• _Instructions for the task_: Write out all of the items below word for word, omitting the pictures.
[Dataset entries]
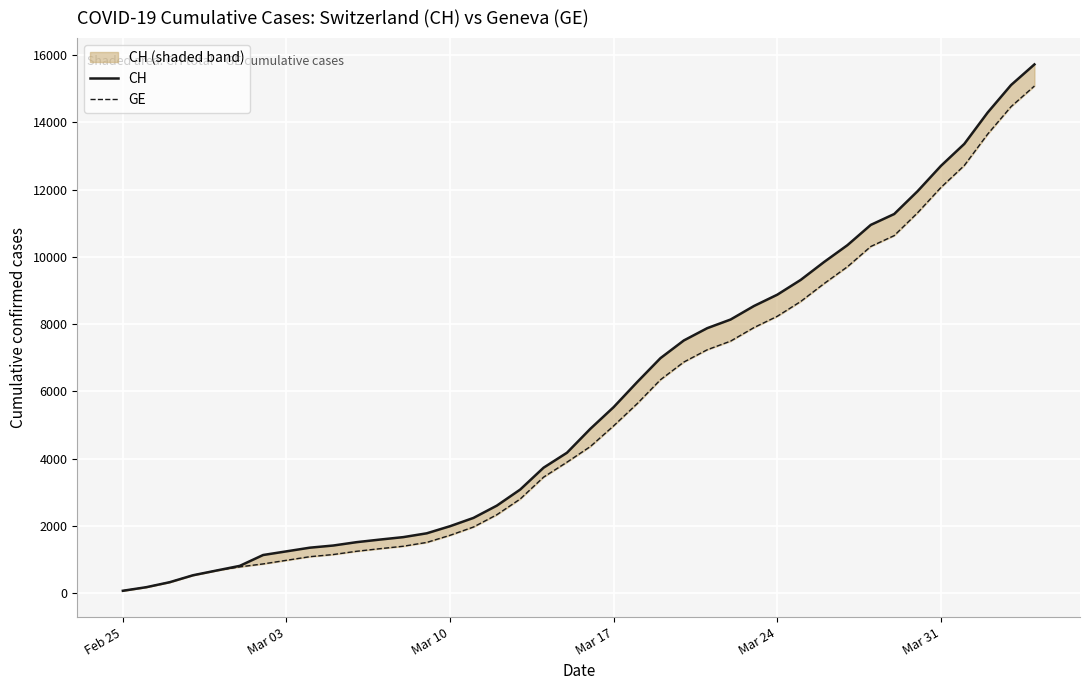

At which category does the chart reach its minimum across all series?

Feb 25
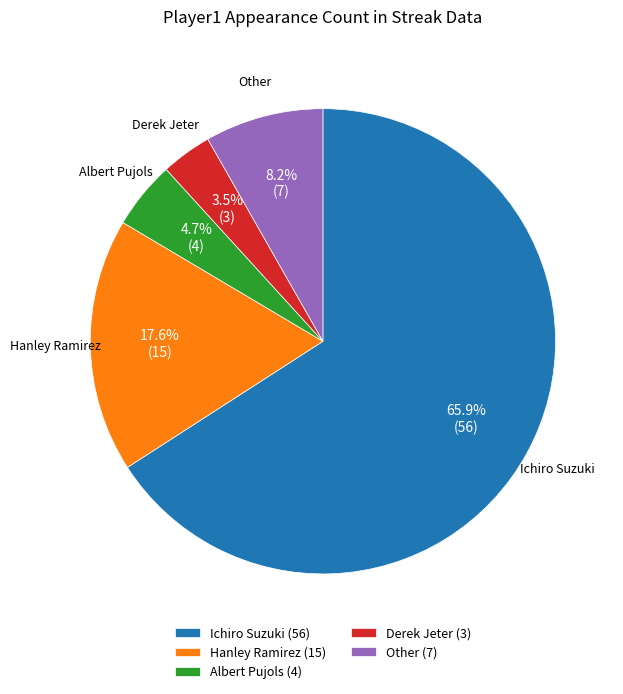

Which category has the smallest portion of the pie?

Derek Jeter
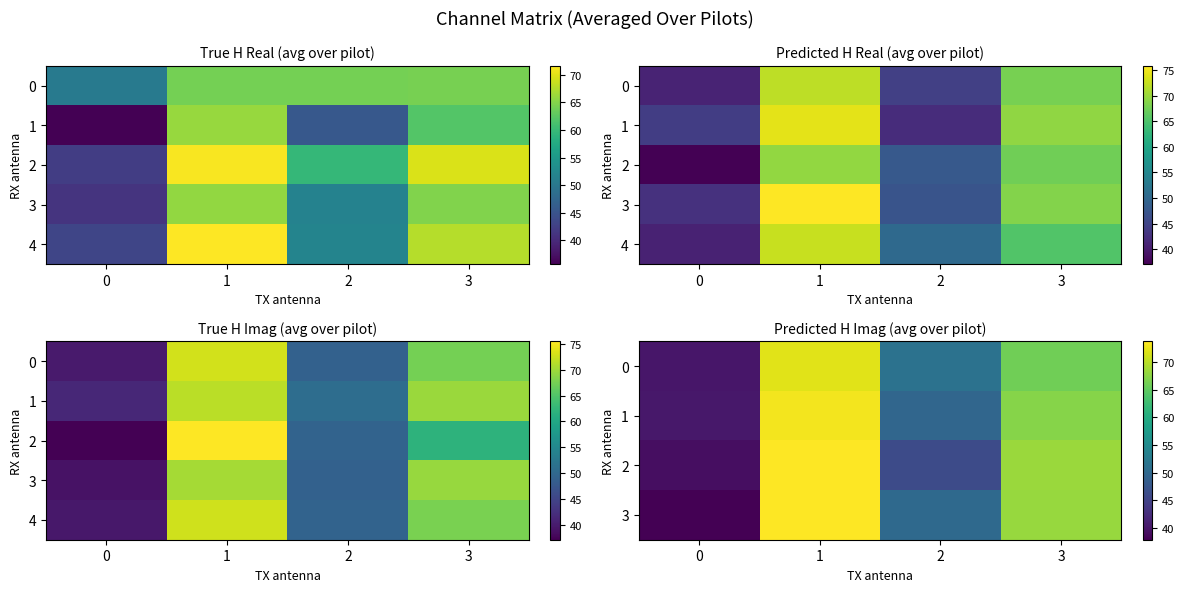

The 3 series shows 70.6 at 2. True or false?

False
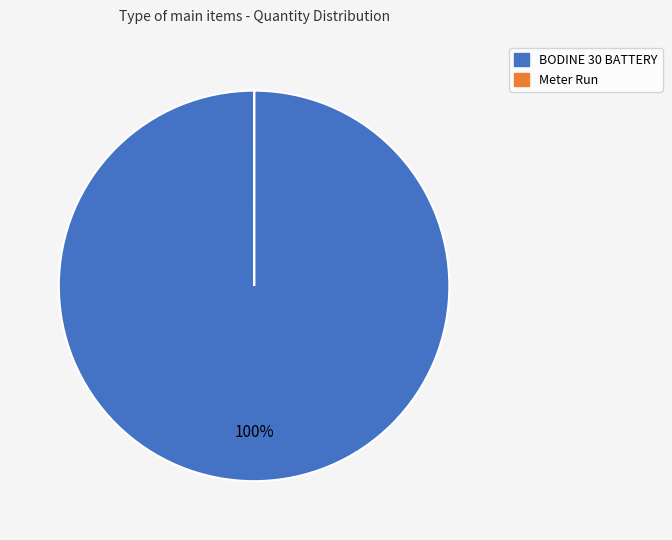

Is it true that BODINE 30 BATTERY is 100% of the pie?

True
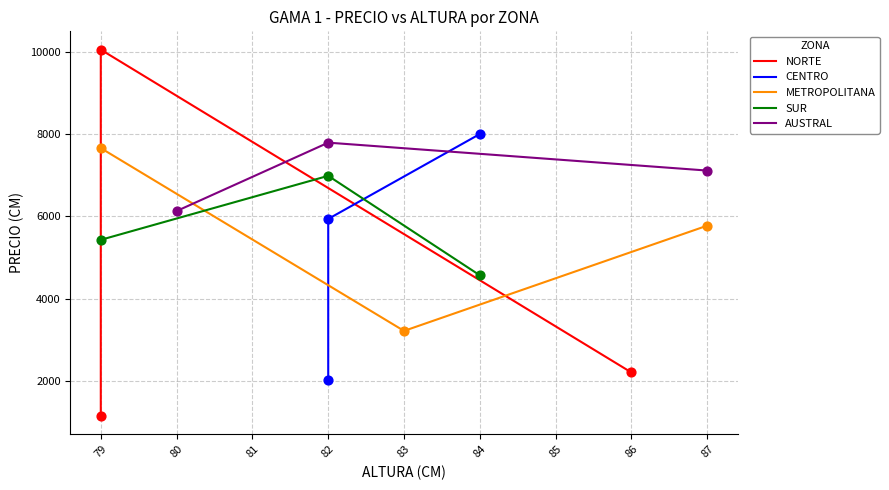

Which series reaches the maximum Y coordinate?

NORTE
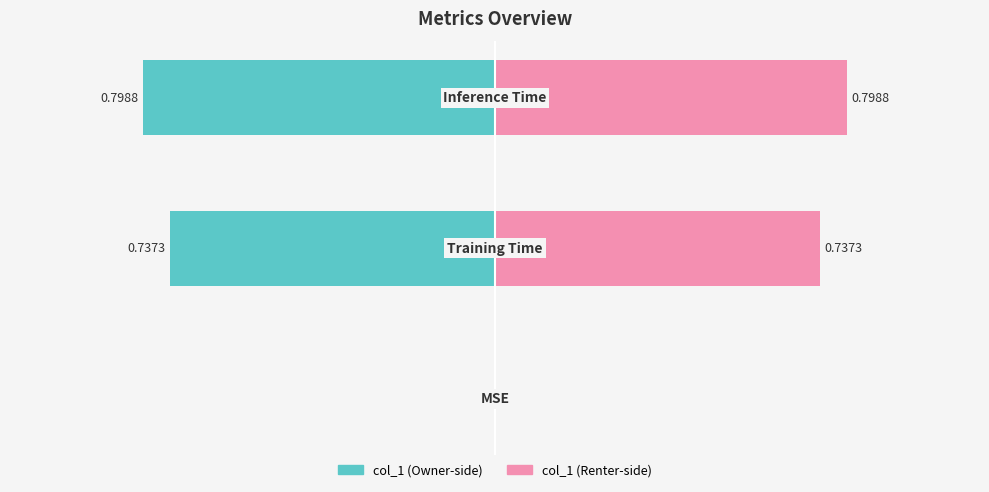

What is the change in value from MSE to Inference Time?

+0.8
[/Dataset entries]
• _Output for this task_:
At which category does the chart reach its minimum across all series?

Feb 25

Which category has the smallest portion of the pie?

Derek Jeter

The 3 series shows 70.6 at 2. True or false?

False

Is it true that BODINE 30 BATTERY is 100% of the pie?

True

Which series reaches the maximum Y coordinate?

NORTE

What is the change in value from MSE to Inference Time?

+0.8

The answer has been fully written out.